年金分割

年金分割につきご説明いたします。

年金分割とは

これまで、婚姻期間中に会社員の夫を支えた主婦などにおいて、離婚時に、厚生年金について、高齢期に十分な給付を受けられないという不平等が生じていました。

そこで、厚生年金について、年金額を算出するための保険料納付実績を離婚する夫と分割し、その分割された納付実績によって、年金の受給を受けられるようにしたものが年金分割です。

年金分割の対象となるのは、厚生年金及び共済年金であり、国民すべての基礎年金部分である国民年金は対象とはなりません。従って夫が、自営業者の場合には年金分割は適用されません。

また、いわゆる3階部分といわれる厚生年金基金や国民年金基金も分割の対象とはなりません。

なお上記のとおり、離婚時の年金分割は、保険料納付実績を分割するものであって、単純に年金額を分割するものではないことには注意が必要です。

また、そもそも厚生年金というのは、国民年金の上乗せ部分ですから、国民年金の年金受給資格を満たしていなければ年金を受給することはできません。

年金分割の種類

離婚時の年金分割には、

  • 合意分割
  • 3号分割

があります。

合意分割は、離婚時に限り、夫婦が、分割割合を合意していれば、半分を限度として、保険料納付実績を分割できるという制度です。これは、平成19年4月以降に離婚した場合に適用されますが、分割の対象となるのは婚姻期間全体の保険料納付実績になります。

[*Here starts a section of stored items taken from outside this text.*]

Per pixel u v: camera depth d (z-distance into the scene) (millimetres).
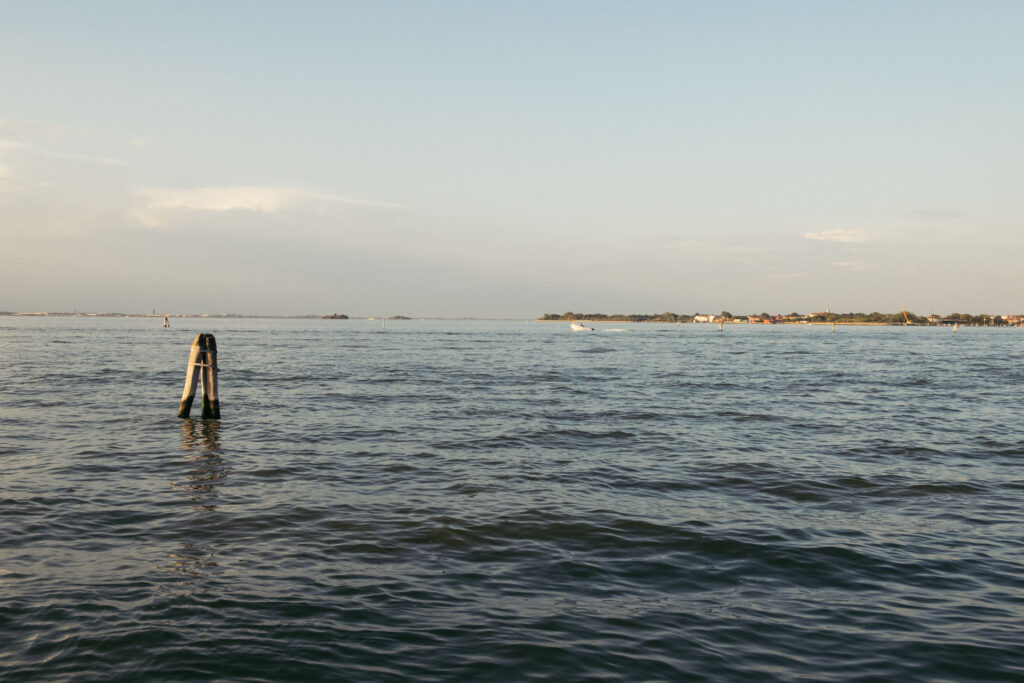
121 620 7391
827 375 46125
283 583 8562
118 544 10023
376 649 6848
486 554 9789
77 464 15758
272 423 22641
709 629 7422
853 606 8078
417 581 8711
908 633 7363
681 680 6336
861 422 23781
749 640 7176
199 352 23094
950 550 10133
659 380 41062
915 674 6492
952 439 20266
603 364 57375
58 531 10578
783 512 12219
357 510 12023
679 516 11875
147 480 14258
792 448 18672
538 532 10836
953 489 14023
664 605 8070
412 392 32875
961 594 8453
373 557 9602
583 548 10102
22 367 45812
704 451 18172
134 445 18375
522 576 8945
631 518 11680
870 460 17062
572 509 12219
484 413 25422
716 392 34000
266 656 6652
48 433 20094
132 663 6477
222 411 25609
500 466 16031
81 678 6188
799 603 8164
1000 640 7195
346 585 8523
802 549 10117
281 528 10930
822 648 7008
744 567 9375
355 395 31391
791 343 121500
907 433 21391
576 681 6281
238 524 11117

合意分割は、当事者間の合意によって、分割の割合を決定するのが原則ですが、当事者間で話し合いがつかない場合には裁判所に申し立て、分割の割合を決定してもらうことができます。

なお、当事者間によって年金分割について話し合いがついた場合には、公証役場で公正証書を作成等する必要があります。

もう一つの3号分割は、離婚する場合に、当事者間の合意や裁判所の決定がなくとも、強制的に保険料納付実績の半分が分割されるというものです。

これは、平成20年4月以降に離婚した場合に適用され、分割の対象となるのは、平成20年4月以降の婚姻期間の保険料納付実績についてのみです。

したがって、現在離婚される方で年金分割を行いたい方の多くは、平成20年4月以前の婚姻期間に対応する厚生年金の保険料納付記録を分割するために、合意分割を行う必要があることになります(なお平成20年3月31日までの婚姻期間等対象期間を含めて合意分割の請求を行った場合には、同時に3号分割の請求があったものとみなされます。)。

離婚訴訟において、年金分割の分割の割合を決定してもらう場合には、社会保険事務所等から交付された情報通知書を提出する必要があります。通常裁判所では、分割の割合は半分と定められることがほとんどです。

情報通知書は、

  • 年金分割のための情報提供請求書(社会保険事務所に備え付け)
  • 請求者の年金手帳
  • 戸籍の謄本

を社会保険事務所に持っていくことで取得できます。

なお、社会保険庁に対する年金分割の請求は、原則として離婚をした日の翌日から2年以内にする必要があります。但し2年以内に家庭裁判所に分割割合を決めてもらう申し立てをすれば、事件の進行中に2年を経過しても、分割の割合を定めた審判・判決の確後又は調停・和解の成立後1か月以内に年金分割請求をすればよいとされています。